Let $A, B$ be the C*-algebras and $\|\cdot\|_\alpha$ be a C*-norm on $A\odot B$, $\xi$ be a state on $A\otimes_\alpha B$. (Here, $\odot$ denotes the algebraic tensor product and $A\otimes_\alpha B$ denotes the completion of $A\odot B$ with $\|\cdot\|_{\alpha}$).
If $A$ is abelian and $\xi$ is a pure state on $A\otimes_{\alpha} B$, and $(\pi_{\xi}, H_{\xi}, v_{\xi})$ is the GNS triplet, can we verify the weak closure of $\pi_{\xi}(A\otimes_{\alpha} B)$ is all of $B(H_{\xi})$?
Certainly not. The condition you want is that the commutant of $A\odot B$ is trivial inside $B(H_\xi)$. The fact that $A$ is a abelian makes this usually impossible (elements of the form $a\otimes 1$ commute with $A$).

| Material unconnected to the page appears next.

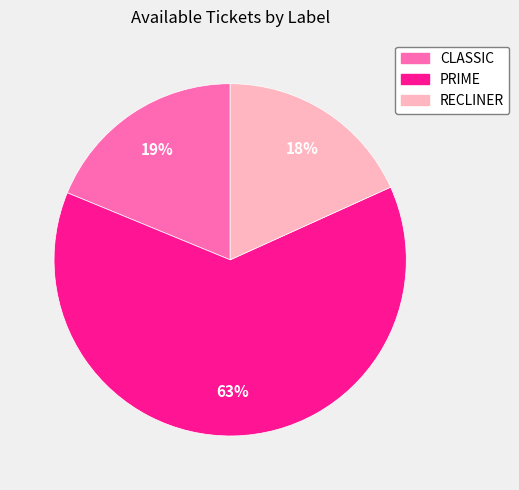

Rank the categories by value from highest to lowest.

PRIME, CLASSIC, RECLINER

For instace you could take $A=\mathbb C\oplus \mathbb C$, $B=\mathbb C$. Then $A\odot B=A$, and $A$, being abelian, can only be irreducible if $H_\xi$ is one-dimensional. If we take $\xi(a,b)=(a+b)/2$, which is faithful, $H_\xi$ will have dimension $2$ and $A$ will not be irreducible.